Striking Differences in Individual Anticonvulsant Response to Phenobarbital in Rats with Spontaneous Seizures after Status Epilepticus
Article first published online: 29 NOV 2004
Volume 45, Issue 12, pages 1488–1497, December 2004
How to Cite
Brandt, C., Volk, H. A. and Löscher, W. (2004), Striking Differences in Individual Anticonvulsant Response to Phenobarbital in Rats with Spontaneous Seizures after Status Epilepticus. Epilepsia, 45: 1488–1497. doi: 10.1111/j.0013-9580.2004.16904.x
- Issue published online: 29 NOV 2004
- Article first published online: 29 NOV 2004
- Accepted July 21, 2004.
- Antiepileptic drugs;
Summary: Purpose: More than one third of patients with epilepsy have inadequate control of seizures with drug therapy, but mechanisms of intractability are largely unknown. Because of this large number of pharmacoresistant patients with epilepsy, the existing process of antiepileptic drug (AED) discovery and development must be reevaluated with a focus on preclinical models of therapy-resistant epilepsy syndromes such as mesial temporal lobe epilepsy (TLE). However, although various rodent models of TLE are available, the pharmacoresponsiveness of most models is not well known. In the present study, we used a post–status epilepticus model of TLE to examine whether rats with spontaneous recurrent seizures (SRSs) differ in their individual responses to phenobarbital (PB).
Methods: Status epilepticus was induced in Sprague–Dawley rats by prolonged electrical stimulation of the basolateral amygdala. Once the rats had developed SRSs, seizure frequency and severity were determined by continuous EEG/video recording over a 6-week period (i.e., a predrug control period of 2 weeks, followed by PB treatment for 2 weeks, and a postdrug control period of 2 weeks). PB was administered twice daily at maximal tolerated doses.
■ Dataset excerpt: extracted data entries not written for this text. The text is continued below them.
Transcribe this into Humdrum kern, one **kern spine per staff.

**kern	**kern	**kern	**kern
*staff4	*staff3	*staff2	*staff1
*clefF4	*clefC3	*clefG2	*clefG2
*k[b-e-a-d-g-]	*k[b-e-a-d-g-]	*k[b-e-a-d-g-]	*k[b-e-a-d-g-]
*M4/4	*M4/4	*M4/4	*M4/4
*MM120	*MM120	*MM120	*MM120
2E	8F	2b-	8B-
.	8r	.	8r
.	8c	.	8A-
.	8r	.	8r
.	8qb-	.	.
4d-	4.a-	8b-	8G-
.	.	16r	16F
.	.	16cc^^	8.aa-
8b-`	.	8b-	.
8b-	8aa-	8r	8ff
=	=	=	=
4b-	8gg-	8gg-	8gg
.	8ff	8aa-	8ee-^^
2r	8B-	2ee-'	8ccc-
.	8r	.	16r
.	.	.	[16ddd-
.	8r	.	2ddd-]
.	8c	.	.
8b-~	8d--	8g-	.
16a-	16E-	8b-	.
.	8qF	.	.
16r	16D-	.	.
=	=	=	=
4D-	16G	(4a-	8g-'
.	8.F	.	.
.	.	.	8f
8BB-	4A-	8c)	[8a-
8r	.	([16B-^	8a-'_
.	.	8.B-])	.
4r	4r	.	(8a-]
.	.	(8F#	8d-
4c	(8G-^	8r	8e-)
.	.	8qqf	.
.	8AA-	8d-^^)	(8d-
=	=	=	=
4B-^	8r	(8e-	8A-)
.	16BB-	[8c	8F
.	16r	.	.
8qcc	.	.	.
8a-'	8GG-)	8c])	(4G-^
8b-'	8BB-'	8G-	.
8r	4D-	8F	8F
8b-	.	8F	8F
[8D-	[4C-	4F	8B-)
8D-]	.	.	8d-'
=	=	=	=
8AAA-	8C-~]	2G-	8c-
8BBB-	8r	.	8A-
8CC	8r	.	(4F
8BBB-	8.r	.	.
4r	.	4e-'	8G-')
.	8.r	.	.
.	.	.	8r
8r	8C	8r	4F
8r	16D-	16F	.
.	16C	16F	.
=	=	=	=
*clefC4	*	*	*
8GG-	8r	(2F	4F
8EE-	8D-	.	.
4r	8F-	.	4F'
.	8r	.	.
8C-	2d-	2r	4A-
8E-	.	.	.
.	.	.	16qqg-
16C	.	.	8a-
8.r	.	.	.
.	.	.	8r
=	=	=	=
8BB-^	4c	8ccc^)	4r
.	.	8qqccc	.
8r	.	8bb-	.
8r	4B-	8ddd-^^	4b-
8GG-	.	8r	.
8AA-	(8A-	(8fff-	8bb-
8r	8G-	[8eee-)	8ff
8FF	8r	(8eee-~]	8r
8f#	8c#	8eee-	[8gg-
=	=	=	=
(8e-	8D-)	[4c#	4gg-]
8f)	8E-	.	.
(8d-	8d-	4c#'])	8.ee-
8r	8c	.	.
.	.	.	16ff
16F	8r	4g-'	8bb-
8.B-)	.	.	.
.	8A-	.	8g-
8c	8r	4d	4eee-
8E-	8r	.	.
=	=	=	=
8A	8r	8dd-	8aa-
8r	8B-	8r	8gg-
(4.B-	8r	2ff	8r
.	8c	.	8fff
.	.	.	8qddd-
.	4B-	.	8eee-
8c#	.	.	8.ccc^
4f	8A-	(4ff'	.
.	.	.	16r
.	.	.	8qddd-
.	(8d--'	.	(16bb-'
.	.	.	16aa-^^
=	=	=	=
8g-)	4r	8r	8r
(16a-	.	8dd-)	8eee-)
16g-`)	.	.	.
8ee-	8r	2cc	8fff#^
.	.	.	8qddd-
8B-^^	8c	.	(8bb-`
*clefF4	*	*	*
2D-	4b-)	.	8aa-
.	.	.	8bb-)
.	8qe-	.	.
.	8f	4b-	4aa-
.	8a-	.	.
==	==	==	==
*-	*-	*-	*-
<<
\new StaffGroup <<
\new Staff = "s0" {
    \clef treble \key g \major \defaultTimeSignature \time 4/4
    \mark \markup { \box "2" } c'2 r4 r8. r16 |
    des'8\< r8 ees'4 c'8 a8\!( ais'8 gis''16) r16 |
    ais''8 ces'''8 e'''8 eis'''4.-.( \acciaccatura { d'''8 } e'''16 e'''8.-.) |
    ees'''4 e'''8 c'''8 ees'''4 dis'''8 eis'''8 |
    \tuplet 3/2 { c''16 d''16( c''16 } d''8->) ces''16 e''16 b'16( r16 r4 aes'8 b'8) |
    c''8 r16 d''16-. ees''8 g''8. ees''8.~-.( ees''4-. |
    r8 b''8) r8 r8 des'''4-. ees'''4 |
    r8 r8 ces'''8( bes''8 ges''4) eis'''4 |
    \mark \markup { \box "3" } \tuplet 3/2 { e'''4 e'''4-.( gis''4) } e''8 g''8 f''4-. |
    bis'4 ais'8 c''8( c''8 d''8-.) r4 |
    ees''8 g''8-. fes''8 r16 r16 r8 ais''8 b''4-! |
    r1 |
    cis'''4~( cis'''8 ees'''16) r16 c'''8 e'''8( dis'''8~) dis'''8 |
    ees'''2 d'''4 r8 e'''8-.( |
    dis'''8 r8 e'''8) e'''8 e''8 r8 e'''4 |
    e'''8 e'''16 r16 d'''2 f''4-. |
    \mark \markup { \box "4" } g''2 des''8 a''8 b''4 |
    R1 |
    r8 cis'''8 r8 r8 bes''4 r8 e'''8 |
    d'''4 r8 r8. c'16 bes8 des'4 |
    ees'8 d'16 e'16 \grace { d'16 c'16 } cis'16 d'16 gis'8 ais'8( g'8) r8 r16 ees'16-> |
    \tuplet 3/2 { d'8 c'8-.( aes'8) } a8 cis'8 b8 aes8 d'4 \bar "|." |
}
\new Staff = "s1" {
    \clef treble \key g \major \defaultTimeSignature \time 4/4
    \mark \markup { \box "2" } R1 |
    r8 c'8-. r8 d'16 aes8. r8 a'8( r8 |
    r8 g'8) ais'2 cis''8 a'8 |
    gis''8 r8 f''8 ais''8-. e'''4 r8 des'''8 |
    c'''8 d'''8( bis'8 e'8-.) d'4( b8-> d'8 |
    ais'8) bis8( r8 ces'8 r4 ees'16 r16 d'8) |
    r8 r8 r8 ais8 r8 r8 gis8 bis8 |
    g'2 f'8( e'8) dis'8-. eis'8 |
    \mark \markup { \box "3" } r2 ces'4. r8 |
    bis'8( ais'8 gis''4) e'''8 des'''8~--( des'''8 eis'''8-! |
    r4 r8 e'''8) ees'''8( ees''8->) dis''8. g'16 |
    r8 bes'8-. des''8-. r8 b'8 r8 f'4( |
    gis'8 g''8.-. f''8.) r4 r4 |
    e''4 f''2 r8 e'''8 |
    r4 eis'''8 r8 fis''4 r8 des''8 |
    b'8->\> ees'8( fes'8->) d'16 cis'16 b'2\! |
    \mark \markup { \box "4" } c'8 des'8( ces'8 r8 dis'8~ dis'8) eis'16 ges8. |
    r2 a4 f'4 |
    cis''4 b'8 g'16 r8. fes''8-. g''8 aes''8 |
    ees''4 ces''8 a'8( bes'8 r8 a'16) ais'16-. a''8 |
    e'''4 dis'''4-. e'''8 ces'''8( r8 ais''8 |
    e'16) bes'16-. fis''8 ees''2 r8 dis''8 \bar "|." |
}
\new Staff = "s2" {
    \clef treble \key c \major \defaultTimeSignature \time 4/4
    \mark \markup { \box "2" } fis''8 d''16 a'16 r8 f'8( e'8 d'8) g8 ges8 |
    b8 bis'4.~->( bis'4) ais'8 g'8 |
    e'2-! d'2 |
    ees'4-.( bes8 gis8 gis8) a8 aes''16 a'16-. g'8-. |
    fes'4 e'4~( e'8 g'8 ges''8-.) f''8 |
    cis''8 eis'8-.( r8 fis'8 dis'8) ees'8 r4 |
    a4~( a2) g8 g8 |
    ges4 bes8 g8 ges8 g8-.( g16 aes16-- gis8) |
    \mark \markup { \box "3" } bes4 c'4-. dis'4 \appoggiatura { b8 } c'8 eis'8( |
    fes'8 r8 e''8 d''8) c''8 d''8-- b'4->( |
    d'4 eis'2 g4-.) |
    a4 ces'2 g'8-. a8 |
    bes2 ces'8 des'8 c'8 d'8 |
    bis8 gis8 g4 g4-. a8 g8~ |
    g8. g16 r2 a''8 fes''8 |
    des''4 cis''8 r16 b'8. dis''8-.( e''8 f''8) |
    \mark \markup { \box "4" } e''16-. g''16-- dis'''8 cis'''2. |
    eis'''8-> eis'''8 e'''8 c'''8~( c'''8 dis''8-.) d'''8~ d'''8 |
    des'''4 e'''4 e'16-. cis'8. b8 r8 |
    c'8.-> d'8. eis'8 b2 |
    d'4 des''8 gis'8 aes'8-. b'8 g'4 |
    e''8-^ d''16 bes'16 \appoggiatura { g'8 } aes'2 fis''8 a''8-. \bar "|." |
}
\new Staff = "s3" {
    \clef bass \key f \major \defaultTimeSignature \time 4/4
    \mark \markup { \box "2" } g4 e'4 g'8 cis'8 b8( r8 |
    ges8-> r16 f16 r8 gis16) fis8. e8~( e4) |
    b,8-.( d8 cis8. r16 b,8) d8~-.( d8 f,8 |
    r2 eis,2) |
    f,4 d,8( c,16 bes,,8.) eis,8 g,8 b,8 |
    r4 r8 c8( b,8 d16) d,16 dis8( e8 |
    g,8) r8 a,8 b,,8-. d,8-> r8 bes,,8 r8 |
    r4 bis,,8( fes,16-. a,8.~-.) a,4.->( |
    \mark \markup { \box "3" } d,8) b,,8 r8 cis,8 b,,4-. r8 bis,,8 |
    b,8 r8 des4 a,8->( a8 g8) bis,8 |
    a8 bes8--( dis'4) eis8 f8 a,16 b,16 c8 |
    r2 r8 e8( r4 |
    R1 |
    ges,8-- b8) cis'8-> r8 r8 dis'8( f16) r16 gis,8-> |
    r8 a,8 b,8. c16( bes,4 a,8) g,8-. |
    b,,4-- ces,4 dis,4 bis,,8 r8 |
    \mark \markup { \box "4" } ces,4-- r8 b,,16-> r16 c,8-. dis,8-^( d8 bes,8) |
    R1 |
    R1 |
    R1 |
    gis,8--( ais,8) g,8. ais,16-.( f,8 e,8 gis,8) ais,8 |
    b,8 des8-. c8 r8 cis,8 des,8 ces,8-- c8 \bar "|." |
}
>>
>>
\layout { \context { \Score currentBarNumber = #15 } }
Results: Analysis of plasma drug concentrations showed that drug concentrations within the therapeutic range (10–40 μg/ml) were maintained in all rats throughout the period of treatment. In six (55%) of 11 rats, complete control of seizures was achieved, and another rat exhibited a >90% reduction of seizure frequency. These seven rats were considered responders. The remaining four (36%) rats showed either no response at all (n = 3) or only moderate reduction in seizure frequency and were therefore considered nonresponders. Plasma drug concentrations did not differ between these two groups of rats.
Conclusions: These data demonstrate that, similar to patients with epilepsy, rats with SRSs markedly differ in their individual responses to AED treatment. Pharmacoresistant rats selected by prolonged drug treatment from groups of rats with SRSs may provide a unique model to study mechanisms of pharmacoresistance and to identify novel AEDs for treating seizures of patients currently not controlled with existing therapies.